◆ **Data**

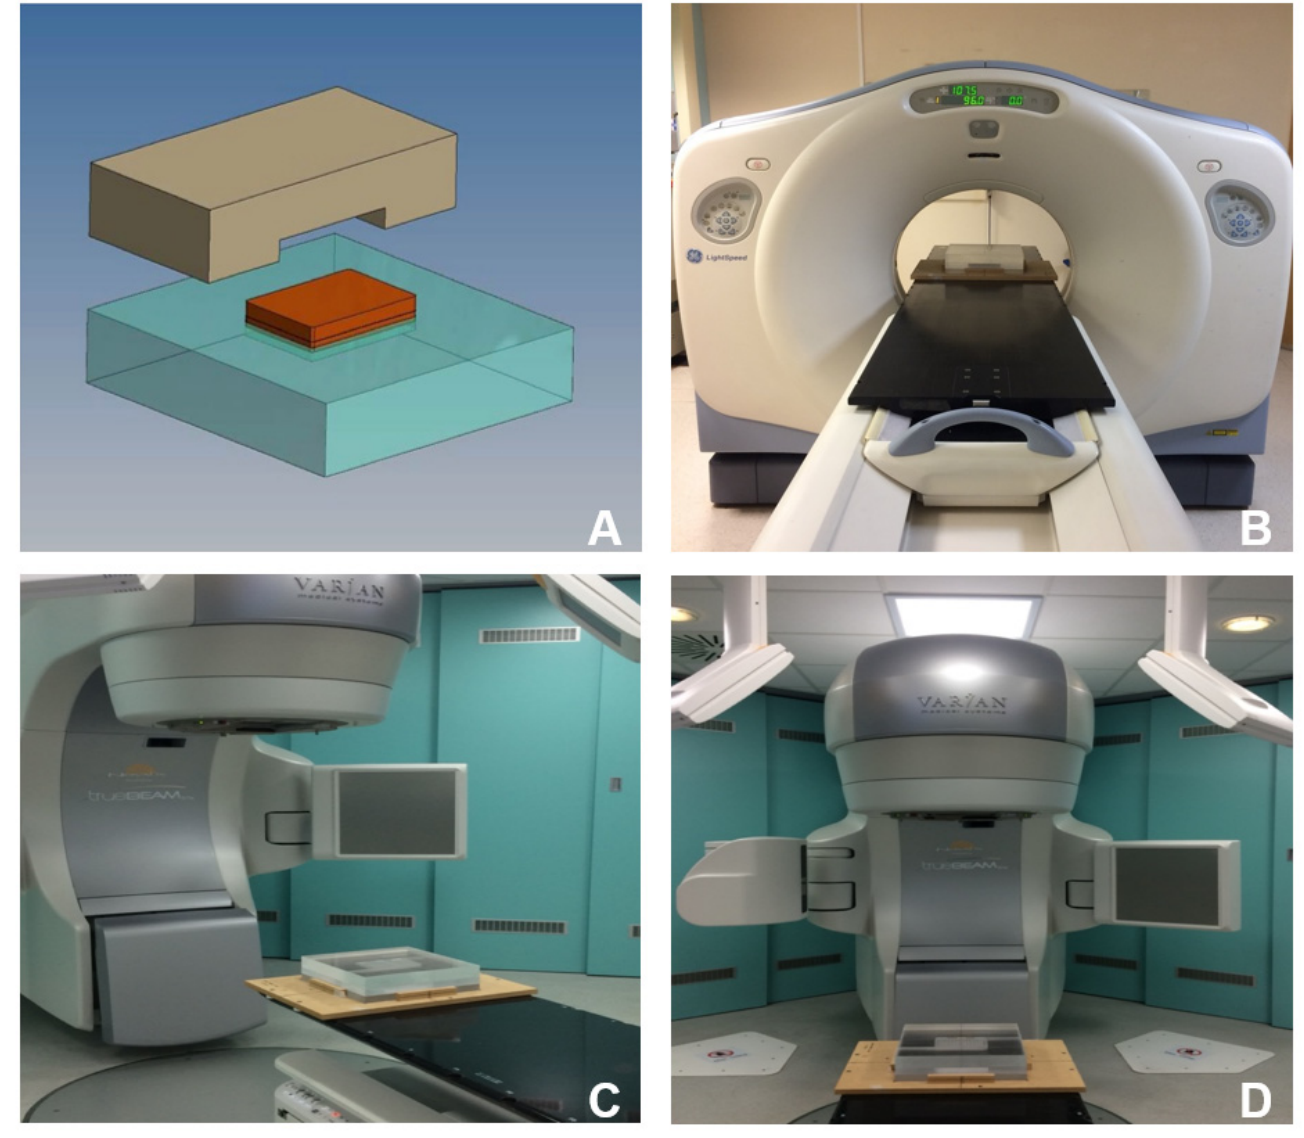
Figure 1. ( A ) Design of multiwell tissue culture plate holding device. The top plate (stone colour) has two halves to facilitate the handling of plates for accurate positioning. The bottom plate is shown in light green and a representative tissue culture plate is shown in red. ( B ) Multiwell tissue culture plate scanning in a computed tomography scanner. ( C,D ) Multiwell tissue culture plate irradiation in a clinical linear accelerator. Plates positioned within multiwell tissue culture plate holding device, with the use of room lasers for accurate reproducibility. Plate holder attached to the CT scanner and linear accelerator by a medium-density fibreboard plate (brown).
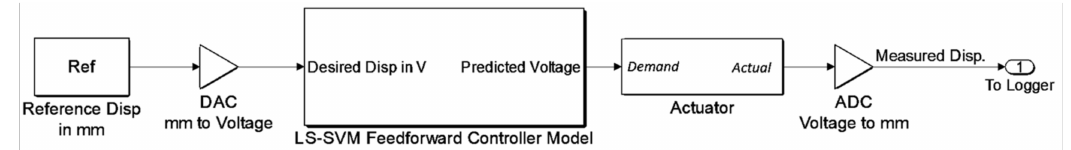
Figure 1. Feed-forward control of the actuator utilizing the trained least-squares support-vector machine LS-SVM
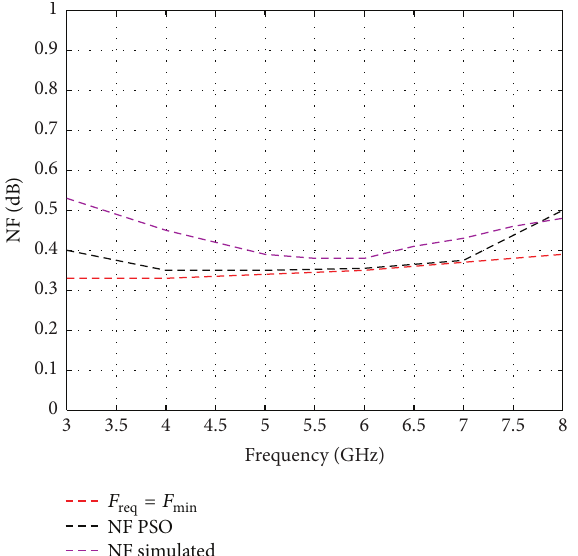
Figure 13: Comparative results for noise figure of designed ampli-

◆ **Task statement**
Would you set down the listing exactly, omitting pictures?

◆ **Exercise result**
Figure 1. ( A ) Design of multiwell tissue culture plate holding device. The top plate (stone colour) has two halves to facilitate the handling of plates for accurate positioning. The bottom plate is shown in light green and a representative tissue culture plate is shown in red. ( B ) Multiwell tissue culture plate scanning in a computed tomography scanner. ( C,D ) Multiwell tissue culture plate irradiation in a clinical linear accelerator. Plates positioned within multiwell tissue culture plate holding device, with the use of room lasers for accurate reproducibility. Plate holder attached to the CT scanner and linear accelerator by a medium-density fibreboard plate (brown).
Figure 1. Feed-forward control of the actuator utilizing the trained least-squares support-vector machine LS-SVM
Figure 13: Comparative results for noise figure of designed ampli-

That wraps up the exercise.